A ideia de que os habitantes do Rio Grande do Sul são todos
separatistas, com espírito guerreiro e livre e muito orgulhosos de si mesmos
parece consolidada. Mas a palavra “gaúcho” não está associada originalmente a
estas características. Gaúcho era o homem sem laços, que vivia do que fosse
preciso, inclusive do roubo de gado. Sua associação ao Rio Grande do Sul teve
início na Revolução Farroupilha (1835-1845).
O gaúcho na visão do pintor Debret no século XIX |
Uma ideia que se tornou “natural” é que a então província do Rio Grande
de São Pedro aderiu totalmente à luta contra o Império brasileiro. Na verdade,
uma parte considerável dos rio-grandenses não foi farroupilha, assim como uma
parte considerável dos farroupilhas não eram rio-grandenses por nascimento
(Giuseppe Garibaldi, por exemplo, era italiano!). Cidades importantes como Rio
Grande, Pelotas e Porto Alegre não estiveram sob o poder farroupilha. Ou seja,
mais da metade do atual Rio Grande do Sul não esteve ao lado dos farroupilhas,
assim como a maioria da população, como Porto Alegre (ironicamente, a capital
gaúcha é,hoje, a sede do acampamento farroupilha...).
Mas então quem eram os revoltosos? Grande parte estava envolvida
economicamente com a produção de gado e de charque, um tipo de carne salgada,
exportada como alimento para a escravaria e que foi riqueza da região no século
XIX. As reivindicações estavam ligadas a alta taxa cobrada pelo império ao sal
– matéria-prima para o charque e as taxas cobradas pelo comércio entre
províncias durante o período regencial. Era uma revolta contra a política
fiscal do império, liderada pela elite rio-grandense, que controlava as
atividades econômicas da região.
O Gaúcho "moderno" - diferente da imagem anterior |
Como a revolta se tornou símbolo de gauchismo? Não foi de forma rápida,
mas sim, uma construção histórica, um processo longo iniciado após o fim do
conflito. A consolidação passa, sem dúvida, pela associação das características
do “gaúcho” – mítico, trabalhando no gado e guerreador contra os “castelhanos”
- com os guerreiros farroupilhas. A honra e a bravura associadas aos revoltosos
passou para todos os habitantes do estado, como se os ideais e o caráter dos
farroupilhas tivesse continuidade em todos os nascidos no Rio Grande do Sul.

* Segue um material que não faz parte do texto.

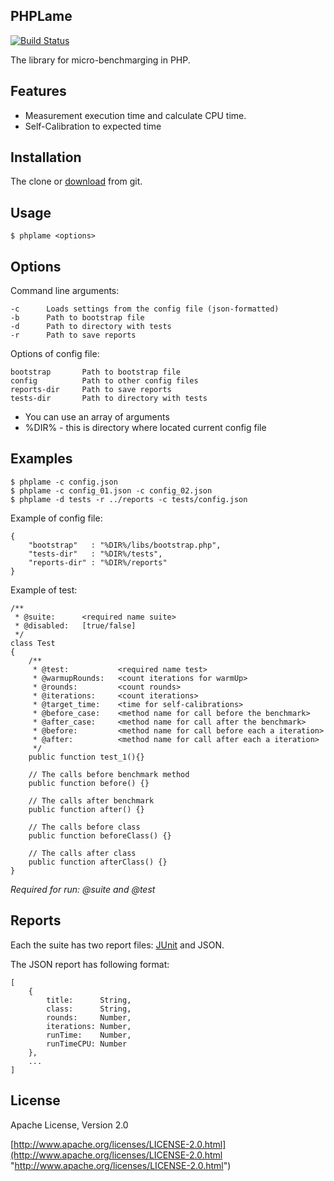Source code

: PHPLame
------------

[![Build Status](https://secure.travis-ci.org/litvinok/phplame.png?branch=v2)](http://travis-ci.org/litvinok/phplame)

The library for micro-benchmarging in PHP.

Features
------------

* Measurement execution time and calculate CPU time.
* Self-Calibration to expected time

Installation
------------

The clone or [download](https://github.com/litvinok/phplame/downloads "download") from git.

Usage
------------
	$ phplame <options>

Options
------------

Command line arguments:

    -c		Loads settings from the config file (json-formatted)
	-b		Path to bootstrap file
    -d		Path to directory with tests
    -r		Path to save reports

Options of config file:

    bootstrap		Path to bootstrap file
	config			Path to other config files
	reports-dir		Path to save reports
	tests-dir		Path to directory with tests

* You can use an array of arguments
* %DIR% - this is directory where located current config file

Examples
------------

	$ phplame -c config.json
	$ phplame -c config_01.json -c config_02.json
	$ phplame -d tests -r ../reports -c tests/config.json

Example of config file:

	{
		"bootstrap"   : "%DIR%/libs/bootstrap.php",
    	"tests-dir"   : "%DIR%/tests",
    	"reports-dir" : "%DIR%/reports"
	}

Example of test:

	/**
	 * @suite:		<required name suite>
	 * @disabled:	[true/false]
	 */
	class Test
	{
		/**
	     * @test:			<required name test>
	     * @warmupRounds:	<count iterations for warmUp>
	     * @rounds:			<count rounds>
		 * @iterations:		<count iterations>
	     * @target_time:	<time for self-calibrations>
	     * @before_case:	<method name for call before the benchmark>
		 * @after_case:		<method name for call after the benchmark>
		 * @before:			<method name for call before each a iteration>
		 * @after:			<method name for call after each a iteration>
	     */
	    public function test_1(){}

		// The calls before benchmark method
		public function before() {}

		// The calls after benchmark
		public function after() {}

		// The calls before class
		public function beforeClass() {}

		// The calls after class
		public function afterClass() {}
	}

*Required for run: @suite and @test*


Reports
------------

Each the suite has two report files: [JUnit](http://www.junit.org/ "JUnit") and JSON.

The JSON report has following format:

	[
		{
			title:		String,
			class:		String,
			rounds:		Number,
			iterations:	Number,
			runTime:	Number,
			runTimeCPU:	Number
		},
		...
	]

License
------------
Apache License, Version 2.0

[http://www.apache.org/licenses/LICENSE-2.0.html](http://www.apache.org/licenses/LICENSE-2.0.html "http://www.apache.org/licenses/LICENSE-2.0.html")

Ao ignorarmos que os farroupilhas eram a elite do sul, ignoramos também
as divisões sociais dentro das tropas revolucionárias. A presença de escravos –
os “Lanceiros Negros” – é esquecida ou é apresentada como se os revoltosos
fossem contra a escravidão... O suposto abolicionismo farroupilha
relacionava-se com a prática da região de liberar escravos para as guerras,
como soldados de Infantaria, uma vez que se precisava de homens aptos para as
guerras. Sobre os lanceiros negros, discute-se até hoje se foram assassinados
pelos próprios farroupilhas...
O RS em 1747: fronteiras em conflito |
O que diferencia a revolução farroupilha das outras revoltas regenciais?
O separatismo não foi uma peculiaridade sulista, já que as outras revoltas
também estabeleceram governos paralelos ao império, a revolta contra a
“exploração” do império também era algo comum em revoltas como a Sabinada
(Bahia) e a Cabanagem (Pará). O que fez a diferença é a posição geográfica do
Rio Grande do Sul: fazendo fronteira com os países do Prata – Argentina e
Uruguai -, o temor do império era de que os sulistas deixassem de ser
“sentinelas do Brasil”, ou seja, a Província que protegeria o Brasil de guerras
contra os países platinos e, ao contrário, tornassem-se aliados de argentinos e
uruguaios. Com tal preocupação é que o Império Brasileiro preocupou-se em
acertar a paz com os rio-grandenses em 1845.
Representação de um Lanceiro Negro |
O papel da História é problematizar essas questões, permitindo que a
sociedade perceba que as versões do episódio são historicamente construídas e
que sua transformação em ponto fundador de uma identidade regional foi
posterior ao conflito farroupilha.
Texto adaptado de: MENEGAT, Carla. A invenção dos “gaúchos”. IN: Revista de
História da Biblioteca Nacional, ano 8, nº86, Nov. de 2012.